Le système éducatif en Afrique, tel qu’il est structuré aujourd’hui, ne souffre pas d’un simple manque de moyens ; il souffre d’une vacuité stratégique et d’une déconnexion historique profonde. Conçu initialement pour former des auxiliaires à l’administration coloniale, il continue, par inertie ou par calcul, de produire des individus fonctionnels au sein du système néolibéral, mais totalement désarmés face aux réalités de la guerre hybride que subit le continent.
I- LE SILENCE COUPABLE SUR LES OUTILS DE DOMINATION
L’échec majeur de ce système réside dans son incapacité à enseigner l’ingénierie de l’oppression. Tant que les programmes scolaires n’intégreront pas l’étude clinique des mécanismes de contrôle, l’Afrique restera vulnérable.
– Le Code Noir : Ignorer ses racines et sa structure, c’est ne pas comprendre la genèse de la déshumanisation juridique et économique de l’homme noir, dont les séquelles structurent encore les relations internationales actuelles.
– Le Protocole de Toronto et la Charte de l’Impérialisme : Qu’ils soient abordés comme des documents historiques ou des schémas d’analyse de la domination, leur absence des manuels empêche la jeunesse de décrypter les stratégies de déstabilisation, de spoliation des ressources et de maintien sous tutelle.
Ne pas enseigner ces « logiciels » de domination revient à envoyer des soldats sur un champ de bataille sans leur apprendre à identifier les armes de l’adversaire.
II- LE FORMATAGE DU MINDSET : DE LA CONSOMMATION À LA CONSTRUCTION
Le système actuel valorise la mémorisation et la validation extérieure (diplômes certifiés par l’Occident) au détriment de l’esprit critique et du nationalisme méthodologique.
1- Le danger de la reproduction : Sans une déconstruction systématique des récits impérialistes, nous formons une « élite » qui, bien que de peau noire, pense avec le logiciel du colonisateur (l’endocolonat). Ces descendants intellectuels, une fois au pouvoir, ne font que pérenniser les cycles de dépendance parce qu’ils n’ont jamais appris à concevoir un modèle endogène.

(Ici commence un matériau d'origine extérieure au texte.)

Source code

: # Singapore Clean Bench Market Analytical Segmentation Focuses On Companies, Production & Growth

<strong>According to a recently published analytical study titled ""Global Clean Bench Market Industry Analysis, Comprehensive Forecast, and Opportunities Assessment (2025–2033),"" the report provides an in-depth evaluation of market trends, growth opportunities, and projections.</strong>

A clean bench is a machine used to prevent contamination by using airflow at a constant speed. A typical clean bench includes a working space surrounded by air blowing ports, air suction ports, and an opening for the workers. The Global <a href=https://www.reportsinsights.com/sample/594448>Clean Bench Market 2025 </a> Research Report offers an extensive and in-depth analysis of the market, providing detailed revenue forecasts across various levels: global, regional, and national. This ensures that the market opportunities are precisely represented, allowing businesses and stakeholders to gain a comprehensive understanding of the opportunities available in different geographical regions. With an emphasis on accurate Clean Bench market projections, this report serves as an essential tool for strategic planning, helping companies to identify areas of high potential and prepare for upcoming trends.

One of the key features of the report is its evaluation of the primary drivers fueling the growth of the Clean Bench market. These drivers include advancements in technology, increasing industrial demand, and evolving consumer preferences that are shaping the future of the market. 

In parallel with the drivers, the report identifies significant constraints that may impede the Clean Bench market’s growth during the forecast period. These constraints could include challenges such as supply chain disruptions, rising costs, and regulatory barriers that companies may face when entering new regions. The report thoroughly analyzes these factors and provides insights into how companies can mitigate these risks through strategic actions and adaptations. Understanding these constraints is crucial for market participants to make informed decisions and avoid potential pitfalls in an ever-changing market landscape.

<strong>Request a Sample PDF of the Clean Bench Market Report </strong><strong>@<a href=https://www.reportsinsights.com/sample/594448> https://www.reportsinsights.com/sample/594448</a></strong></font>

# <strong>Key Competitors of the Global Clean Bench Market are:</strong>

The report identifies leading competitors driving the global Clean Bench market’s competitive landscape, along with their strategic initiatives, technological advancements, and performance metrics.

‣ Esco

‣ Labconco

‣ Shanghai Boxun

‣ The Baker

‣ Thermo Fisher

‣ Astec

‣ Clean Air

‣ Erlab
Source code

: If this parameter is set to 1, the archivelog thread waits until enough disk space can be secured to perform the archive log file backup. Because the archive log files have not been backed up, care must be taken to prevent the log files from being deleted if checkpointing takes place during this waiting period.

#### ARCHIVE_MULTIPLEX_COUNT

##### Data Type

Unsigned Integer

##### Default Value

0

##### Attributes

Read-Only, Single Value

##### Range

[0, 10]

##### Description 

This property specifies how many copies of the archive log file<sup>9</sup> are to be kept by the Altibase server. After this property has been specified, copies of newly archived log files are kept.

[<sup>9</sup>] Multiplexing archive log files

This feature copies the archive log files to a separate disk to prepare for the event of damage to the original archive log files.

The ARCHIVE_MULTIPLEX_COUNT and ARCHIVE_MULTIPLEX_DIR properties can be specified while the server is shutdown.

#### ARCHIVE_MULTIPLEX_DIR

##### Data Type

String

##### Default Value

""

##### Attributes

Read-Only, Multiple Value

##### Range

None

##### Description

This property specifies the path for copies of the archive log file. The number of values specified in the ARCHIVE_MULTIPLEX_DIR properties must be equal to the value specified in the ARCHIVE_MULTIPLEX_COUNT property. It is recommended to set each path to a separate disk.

2- La Révolution du Mental : Forger un mindset de souveraineté signifie enseigner que l’Afrique n’est pas un continent à « aider », mais une puissance à organiser. Cela passe par une réappropriation de l’histoire, non pas pour se complaire dans la victimisation, mais pour transformer le traumatisme en une armure géostratégique.
CONCLUSION
Si l’école africaine ne devient pas le laboratoire où l’on dissèque les stratégies de l’ennemi pour mieux s’en prémunir, elle restera la fabrique des futurs cadres de notre propre exploitation. Pour que « plus jamais » ne soit pas un vain slogan, le code de la liberté doit s’écrire sur les cendres du code de l’esclavage et de l’impérialisme. La survie du continent dépend de cette rupture éducative.